Emotions express our basic needs to other people and in an inner feedback loop, inform ourselves about those basic needs.As Moshe said, once we know what we are doing, we can do what we want. When we become aware of the way we learn, we may become aware of our real needs. We may discover that we have habits that compel us to move a different way than we intend or believe we are asked to move. Habits of moving and learning with anger, fear or sadness may appear during the process. In each lesson, we are reminded again and again to use our basic needs of love, tenderness and joy to learn healthy ways to move.
IT: Can you talk a bit about how the Feldenkrais Method and The Emotional Body® work influence and support each other?
OG:Emotions are ever-present in the quality of our breathing, our muscle tone, our habits, our facial expressions.

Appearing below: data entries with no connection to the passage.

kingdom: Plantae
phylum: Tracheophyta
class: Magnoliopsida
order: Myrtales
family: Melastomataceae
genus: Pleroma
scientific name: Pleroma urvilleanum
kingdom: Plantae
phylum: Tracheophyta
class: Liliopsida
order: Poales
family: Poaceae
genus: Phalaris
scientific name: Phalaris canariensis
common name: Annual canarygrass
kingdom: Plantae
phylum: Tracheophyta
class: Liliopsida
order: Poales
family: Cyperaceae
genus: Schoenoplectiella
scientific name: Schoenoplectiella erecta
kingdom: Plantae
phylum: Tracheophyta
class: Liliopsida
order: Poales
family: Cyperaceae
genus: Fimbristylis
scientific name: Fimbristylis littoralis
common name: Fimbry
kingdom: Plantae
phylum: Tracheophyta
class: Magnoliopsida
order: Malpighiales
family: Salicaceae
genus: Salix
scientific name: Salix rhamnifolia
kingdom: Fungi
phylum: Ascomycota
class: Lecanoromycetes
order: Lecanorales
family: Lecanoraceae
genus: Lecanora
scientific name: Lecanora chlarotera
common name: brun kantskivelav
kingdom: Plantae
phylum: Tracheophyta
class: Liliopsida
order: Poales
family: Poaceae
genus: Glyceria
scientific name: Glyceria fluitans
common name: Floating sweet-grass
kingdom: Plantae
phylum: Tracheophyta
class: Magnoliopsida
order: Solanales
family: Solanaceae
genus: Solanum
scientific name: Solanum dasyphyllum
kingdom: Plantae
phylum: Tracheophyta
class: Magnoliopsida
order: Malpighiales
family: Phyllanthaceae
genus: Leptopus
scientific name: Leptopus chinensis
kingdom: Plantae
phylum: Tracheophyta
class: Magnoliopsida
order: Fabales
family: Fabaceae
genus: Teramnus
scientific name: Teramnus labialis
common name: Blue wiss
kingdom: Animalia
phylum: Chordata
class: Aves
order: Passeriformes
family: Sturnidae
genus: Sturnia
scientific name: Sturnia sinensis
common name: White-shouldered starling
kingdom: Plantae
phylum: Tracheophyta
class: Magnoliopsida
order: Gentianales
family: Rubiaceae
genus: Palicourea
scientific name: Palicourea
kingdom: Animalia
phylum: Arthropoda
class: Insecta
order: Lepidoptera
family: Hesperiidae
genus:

The Feldenkrais Method is about the education of the inner observer and the quality of the concentration we develop in an awareness mode to learn freedom and humanity.
Through a better use of the gravitational field, we learn the art to come back any time to neutrality and verticality (our potent self), enhance our sensitivity and clarify our intentions, so our actions are reflecting them.
As we are also obviously emotional bodies with functional patterns, we can learn to differentiate them from our intentions in action. It is important for our survival to learn safe ways to use the patterns related to anger, fear, and sadness. The Emotional Body work helps one learn, from a place of neutrality, to recognize emotional patterns, master them, and move safely from one to another. It is a gift that The Emotional Body offers to the Feldenkrais Method. Neutrality is mobility, and mobility is emotional.
Odette Guimond (Emotional Body Instructor) is a theatre woman and somatic educator, born in Montreal. Actor, director, artistic and pedagogical director of AUTOPOIESIS, école d’art Feldenkrais, she dedicates herself to the somatic education of the actor. She is also artistic and general director of the Réverbère Théâtre, where she produces creations in resonance with this artistic vision. She is pursuing her learning and teaching with the general public at Centre d’éducation somatique du Plateau. You can see (and hear) more of Odette at the upcoming online Feldenkrais Summit in May 2020. She is a Member of L’Association Feldenkrais Québec. The AFQ is mandated to represent the FGNA in Quebec and is part of the International Feldenkrais Federation (IFF).